Exxene had no justification for filing a counterclaim if it could not prove any injury. Instead, after winning on Count I of Exxon's complaint, which charged Exxene with violating section 35 of the Lanham Act, Exxene should, if it thought the case "exceptional," have filed a motion with the court for an award of attorney's fees pursuant to the amendment to section 35.
Since Exxon did not move for a directed verdict on the counterclaim, it could not ask for judgment notwithstanding the verdict. See Fed.R.Civ.P. 50(b); Continental Air Lines, Inc. v. Wagner-Morehouse, Inc., 401 F.2d 23, 25-26 (7th Cir.1968). But it did move for a new trial, as it was entitled to do despite its failure to move for a directed verdict; and we think the denial of that motion was an abuse of the trial judge's discretion. No evidence was presented of fraudulent as distinct from abandoned trademark registrations, or of harm to Exxene from the trademarks that Exxon allegedly had abandoned. Although some of those trademarks were among the eight on which Exxon had relied to prove its claims, the trademarks on the three products that were closest to Exxene's were conceded to be valid, so that Exxon would in all likelihood have sued Exxene even if it had had no other trademarks. Furthermore, the only damages proved by Exxene--its attorney's fees--were not recoverable as damages under the statute on which the counterclaim was based. Finally, the jury must have been confused on the abandonment issue because it found without basis in the evidence that Exxon had abandoned the use of the trademark "EXXON" on motor oil.

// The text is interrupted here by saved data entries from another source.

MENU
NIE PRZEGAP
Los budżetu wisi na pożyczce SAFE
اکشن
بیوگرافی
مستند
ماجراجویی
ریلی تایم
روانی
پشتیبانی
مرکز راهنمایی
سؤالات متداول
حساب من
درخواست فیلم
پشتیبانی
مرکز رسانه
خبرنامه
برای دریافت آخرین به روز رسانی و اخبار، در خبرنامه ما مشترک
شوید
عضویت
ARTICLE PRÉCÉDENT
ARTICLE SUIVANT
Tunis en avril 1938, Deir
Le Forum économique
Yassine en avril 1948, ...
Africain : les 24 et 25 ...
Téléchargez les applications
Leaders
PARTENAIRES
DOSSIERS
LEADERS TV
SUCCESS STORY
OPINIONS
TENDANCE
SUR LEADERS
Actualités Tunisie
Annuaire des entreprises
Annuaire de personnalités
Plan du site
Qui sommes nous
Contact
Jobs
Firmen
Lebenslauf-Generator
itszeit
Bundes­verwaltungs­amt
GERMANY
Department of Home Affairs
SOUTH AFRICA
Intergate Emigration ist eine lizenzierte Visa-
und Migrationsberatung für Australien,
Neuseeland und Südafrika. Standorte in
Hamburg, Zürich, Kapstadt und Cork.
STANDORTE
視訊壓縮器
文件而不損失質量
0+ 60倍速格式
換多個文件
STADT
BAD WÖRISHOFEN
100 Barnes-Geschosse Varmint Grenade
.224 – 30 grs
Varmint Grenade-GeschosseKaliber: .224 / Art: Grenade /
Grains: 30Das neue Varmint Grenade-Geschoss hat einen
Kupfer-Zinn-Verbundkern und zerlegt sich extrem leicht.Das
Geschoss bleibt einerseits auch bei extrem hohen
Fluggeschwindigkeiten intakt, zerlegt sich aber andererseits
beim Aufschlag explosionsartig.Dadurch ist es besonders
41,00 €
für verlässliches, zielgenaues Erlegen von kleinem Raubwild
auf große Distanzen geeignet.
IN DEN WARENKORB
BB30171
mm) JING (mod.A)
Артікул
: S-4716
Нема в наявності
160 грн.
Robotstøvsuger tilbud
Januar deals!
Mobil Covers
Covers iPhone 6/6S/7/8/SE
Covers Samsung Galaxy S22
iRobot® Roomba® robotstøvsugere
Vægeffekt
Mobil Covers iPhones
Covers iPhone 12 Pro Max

So there must be a new trial on the counterclaim, though we are not sure there really is anything to be tried. Counsel for Exxene said at oral argument that he had filed the counterclaim for tactical reasons rather than in the expectation of being able to prove liability and recover damages; he said the idea was that the best defense is a good offense. Maybe the counterclaim was a ploy to get a jury trial, or an indirect, and legally misconceived, form of a motion (which Exxene can if it wants make on remand) for attorney's fees under section 35 of the Lanham Act. The district court can reconsider the legal sufficiency of the counterclaim on remand but we are no more inclined to invoke "plain error" and order dismissal than we were to give Exxon a new trial on Counts I and II.
The judgment dismissing Exxon's complaint is affirmed. The judgment for Exxene on the counterclaim is vacated, and the case is remanded for a new trial on the counterclaim and other proceedings consistent with this opinion. The parties shall bear their own costs in this court.